Fig. 1 | The Karius Test. The test rapidly detects more than 1,000 clinically relevant microbes by sequencing and analyzing pathogen-derived cell-free DNA (cfDNA) isolated from a standard blood draw or plasma sample. PPT, plasma preparation tube.
The real-world utility of the Karius Test has been demonstrated in sepsis, BSI, febrile neutropenia and others. A study (SEP-SEQ) conducted at the Stanford University Hospital Emergency Department, which enrolled 350 patients with suspected sepsis, compared Karius testing with standard methods, and found that the Karius Test identified a potential sepsis-causing pathogen in three times as many patient samples as blood culture (67.7 % versus 18.1 %, respectively) and more frequently than all conventional microbiological methods combined (57.5 %)1. In this study, utilizing post-hoc clinical adjudication of all test results, the Karius Test had a sensitivity of 93.9 % and a specificity of 76.3 % when compared with blood culture1. Similarly, in a separate study of patients with febrile neutropenia, the Karius Test proved a more sensitive method for the detection of pathogens, capturing a signal in some samples with negative cultures2. In a third study, the Karius Test detected the continued presence of pathogen cfDNA in patients for a duration of 6.5 days, versus 3.4 days for blood cultures, in patients with BSI undergoing treatment3. Together, the results show that incorporating Karius testing into clinical practice has the potential to deliver rapid, sensitive results, significantly improving on the current standard of care in many clinical cases.
Karius is proving it can add value during drug development as well.
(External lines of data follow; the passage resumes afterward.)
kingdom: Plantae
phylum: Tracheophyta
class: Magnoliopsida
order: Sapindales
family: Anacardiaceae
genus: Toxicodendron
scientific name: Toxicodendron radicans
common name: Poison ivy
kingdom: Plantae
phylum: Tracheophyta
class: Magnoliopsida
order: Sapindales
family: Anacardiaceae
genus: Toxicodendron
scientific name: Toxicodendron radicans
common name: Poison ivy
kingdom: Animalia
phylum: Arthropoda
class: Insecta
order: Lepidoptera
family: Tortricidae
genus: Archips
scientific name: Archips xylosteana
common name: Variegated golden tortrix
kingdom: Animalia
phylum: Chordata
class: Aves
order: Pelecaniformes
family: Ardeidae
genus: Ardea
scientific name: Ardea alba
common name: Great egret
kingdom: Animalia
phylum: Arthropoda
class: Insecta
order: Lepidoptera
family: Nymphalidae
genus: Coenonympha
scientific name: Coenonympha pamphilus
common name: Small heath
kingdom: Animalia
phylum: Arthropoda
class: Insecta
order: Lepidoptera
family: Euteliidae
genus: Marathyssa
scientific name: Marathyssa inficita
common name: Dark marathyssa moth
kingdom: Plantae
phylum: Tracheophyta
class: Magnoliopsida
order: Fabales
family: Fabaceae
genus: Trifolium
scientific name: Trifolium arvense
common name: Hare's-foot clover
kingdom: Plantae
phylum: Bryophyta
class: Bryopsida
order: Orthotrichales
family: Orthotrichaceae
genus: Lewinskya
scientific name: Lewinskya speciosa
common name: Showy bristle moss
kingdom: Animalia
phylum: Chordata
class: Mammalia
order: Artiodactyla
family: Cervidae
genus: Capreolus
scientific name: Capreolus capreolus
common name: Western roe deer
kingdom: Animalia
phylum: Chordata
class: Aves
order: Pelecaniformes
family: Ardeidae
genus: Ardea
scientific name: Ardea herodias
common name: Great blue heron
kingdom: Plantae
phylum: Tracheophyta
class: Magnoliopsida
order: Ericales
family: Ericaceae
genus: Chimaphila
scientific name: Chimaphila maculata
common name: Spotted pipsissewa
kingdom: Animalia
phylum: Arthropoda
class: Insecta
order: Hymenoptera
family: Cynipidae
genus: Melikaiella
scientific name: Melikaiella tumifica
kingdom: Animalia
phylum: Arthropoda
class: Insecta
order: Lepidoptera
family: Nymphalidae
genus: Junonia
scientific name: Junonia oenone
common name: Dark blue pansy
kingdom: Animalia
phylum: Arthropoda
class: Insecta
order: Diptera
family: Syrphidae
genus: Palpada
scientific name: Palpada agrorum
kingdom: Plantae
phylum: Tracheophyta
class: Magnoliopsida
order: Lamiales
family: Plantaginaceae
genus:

For example, Nohla Therapeutics is using the Karius Test to detect subclinical infection in a phase 2 study of acute myeloid leukemia patients with chemotherapy-induced neutropenia. “Patients undergoing intensive chemotherapy have a high risk of infectious complications, which often are not detected by standard microbiologic techniques,” said Karius vice president of medical affairs and clinical development, David Hong. “Our test allows quantitative monitoring of pathogen cfDNA to help assess patients receiving novel therapies.” Karius is also reaching out to research institutions, offering two clinical investigator awards of up to $50,000 each, to accelerate the discovery of new applications for the Karius Test that may positively impact human health. “Our goal is to work collaboratively with industry and academic partners to collectively drive the field forward,” said Blauwkamp.